Jan-E · November 3, 2017, 1:53pm

OK, thanks for the help. We will ask the domain owner if his control panel allows him to add a CAA record. I will report back when we have the answer.

Jan-E · November 3, 2017, 11:40pm

The domain owner reported back to me that he had only control over these records: A, AAAA, CNAME, MX, PTR, SRV & TXT. Hence no CAA.

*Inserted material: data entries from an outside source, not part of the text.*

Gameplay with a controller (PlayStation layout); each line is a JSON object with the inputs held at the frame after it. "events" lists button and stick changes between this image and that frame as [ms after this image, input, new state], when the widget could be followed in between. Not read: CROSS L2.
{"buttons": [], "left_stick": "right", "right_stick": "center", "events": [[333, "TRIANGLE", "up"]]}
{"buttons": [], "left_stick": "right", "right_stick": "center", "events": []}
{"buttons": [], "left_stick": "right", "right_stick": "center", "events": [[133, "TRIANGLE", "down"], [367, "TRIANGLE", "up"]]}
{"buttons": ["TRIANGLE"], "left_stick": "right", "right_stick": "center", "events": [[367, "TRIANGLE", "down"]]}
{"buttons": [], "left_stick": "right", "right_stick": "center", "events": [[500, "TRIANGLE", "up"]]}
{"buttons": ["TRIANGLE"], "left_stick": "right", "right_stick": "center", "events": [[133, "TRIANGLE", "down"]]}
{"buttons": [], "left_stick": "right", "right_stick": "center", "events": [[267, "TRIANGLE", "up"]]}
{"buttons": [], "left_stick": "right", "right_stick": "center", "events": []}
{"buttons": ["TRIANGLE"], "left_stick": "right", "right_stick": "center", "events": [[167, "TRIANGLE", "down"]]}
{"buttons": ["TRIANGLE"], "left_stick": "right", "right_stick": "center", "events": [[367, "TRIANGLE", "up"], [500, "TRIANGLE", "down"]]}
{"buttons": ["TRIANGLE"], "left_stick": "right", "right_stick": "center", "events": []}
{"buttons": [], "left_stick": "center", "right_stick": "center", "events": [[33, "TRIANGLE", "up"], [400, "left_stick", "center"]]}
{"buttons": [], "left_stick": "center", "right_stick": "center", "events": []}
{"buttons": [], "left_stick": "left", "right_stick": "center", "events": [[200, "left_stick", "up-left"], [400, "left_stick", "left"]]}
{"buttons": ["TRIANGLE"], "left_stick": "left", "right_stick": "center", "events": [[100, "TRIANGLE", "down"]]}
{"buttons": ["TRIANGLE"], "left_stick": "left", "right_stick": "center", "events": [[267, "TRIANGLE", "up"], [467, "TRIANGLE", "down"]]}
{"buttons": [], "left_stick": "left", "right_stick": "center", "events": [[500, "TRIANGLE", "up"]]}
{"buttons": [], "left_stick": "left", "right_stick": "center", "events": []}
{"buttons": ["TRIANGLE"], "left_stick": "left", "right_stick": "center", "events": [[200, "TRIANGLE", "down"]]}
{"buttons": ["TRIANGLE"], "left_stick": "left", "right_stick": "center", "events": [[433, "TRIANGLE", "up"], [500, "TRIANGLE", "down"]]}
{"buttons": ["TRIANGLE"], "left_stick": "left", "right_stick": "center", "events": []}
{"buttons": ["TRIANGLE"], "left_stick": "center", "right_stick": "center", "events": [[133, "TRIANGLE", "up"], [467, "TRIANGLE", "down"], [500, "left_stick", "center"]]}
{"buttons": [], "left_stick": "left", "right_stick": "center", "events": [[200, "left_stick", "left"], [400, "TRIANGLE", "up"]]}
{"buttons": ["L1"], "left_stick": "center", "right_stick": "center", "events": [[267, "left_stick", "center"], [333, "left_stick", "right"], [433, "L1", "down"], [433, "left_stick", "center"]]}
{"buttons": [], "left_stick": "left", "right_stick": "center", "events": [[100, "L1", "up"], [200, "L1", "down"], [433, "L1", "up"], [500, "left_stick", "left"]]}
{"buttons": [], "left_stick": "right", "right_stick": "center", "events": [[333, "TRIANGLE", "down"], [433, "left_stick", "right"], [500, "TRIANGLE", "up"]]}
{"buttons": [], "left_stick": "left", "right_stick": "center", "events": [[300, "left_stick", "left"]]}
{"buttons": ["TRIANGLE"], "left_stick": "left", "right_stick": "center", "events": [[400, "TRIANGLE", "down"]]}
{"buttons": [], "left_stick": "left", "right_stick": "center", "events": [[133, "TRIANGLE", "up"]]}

It looks like yourhosting.nl has tweaked their DNS a little bit. They offer ‘free SSL’ for the main domain, which is possible because wooncollege.nl does not SERVFAIL. They explicitely do not offer free SSL for subdomains. In stead they are directing their customers to a paid option, with a price of no less than Euro 75 per year for a single non-wildcard subdomain.

A paid certificate is probably our only way to go now, given that bewoners.wooncollege.nl SERVFAILs on the CAA record. But we definitely will not pay Euro 75 each year for a single non-wildcard SSL certificate.

Thanks for everybody’s input, especially @mnordhoff This thread ends in a very disappointing ‘solution’: no Let’s Encrypt but a paid certificate.

mnordhoff · November 3, 2017, 11:58pm

To be clear, the DNS setup is broken. No matter what CA you use, whether you use SSL or not, it’s wrong and they should fix it.

It’s just a coincidence that the issue is affecting Let’s Encrypt and not – as far as you know – anything else you rely on.

system · December 3, 2017, 11:58pm

This topic was automatically closed 30 days after the last reply. New replies are no longer allowed.